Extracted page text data

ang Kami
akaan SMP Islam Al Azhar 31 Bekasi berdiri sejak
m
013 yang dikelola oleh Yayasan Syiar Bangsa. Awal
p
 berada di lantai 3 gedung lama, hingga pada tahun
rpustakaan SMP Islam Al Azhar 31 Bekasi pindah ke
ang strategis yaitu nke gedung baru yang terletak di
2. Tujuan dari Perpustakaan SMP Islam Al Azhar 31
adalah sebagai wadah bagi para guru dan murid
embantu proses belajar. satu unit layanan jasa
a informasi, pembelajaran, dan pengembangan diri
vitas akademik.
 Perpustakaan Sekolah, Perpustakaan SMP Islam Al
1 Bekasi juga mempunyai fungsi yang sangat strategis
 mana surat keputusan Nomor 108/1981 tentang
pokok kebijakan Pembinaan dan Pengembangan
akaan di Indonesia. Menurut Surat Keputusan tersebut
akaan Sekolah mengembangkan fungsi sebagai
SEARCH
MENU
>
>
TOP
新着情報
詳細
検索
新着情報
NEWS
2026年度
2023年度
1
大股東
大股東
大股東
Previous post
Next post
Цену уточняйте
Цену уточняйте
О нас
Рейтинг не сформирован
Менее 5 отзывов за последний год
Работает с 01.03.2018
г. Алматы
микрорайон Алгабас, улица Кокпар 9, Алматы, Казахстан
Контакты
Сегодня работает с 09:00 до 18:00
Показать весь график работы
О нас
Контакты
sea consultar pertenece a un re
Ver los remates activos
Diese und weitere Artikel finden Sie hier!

## WHAT YOU WILL DO
Gather every row that contains the word "yang" and copy each one in full. Case counts.

## RESPONSE
013 yang dikelola oleh Yayasan Syiar Bangsa. Awal
ang strategis yaitu nke gedung baru yang terletak di
1 Bekasi juga mempunyai fungsi yang sangat strategis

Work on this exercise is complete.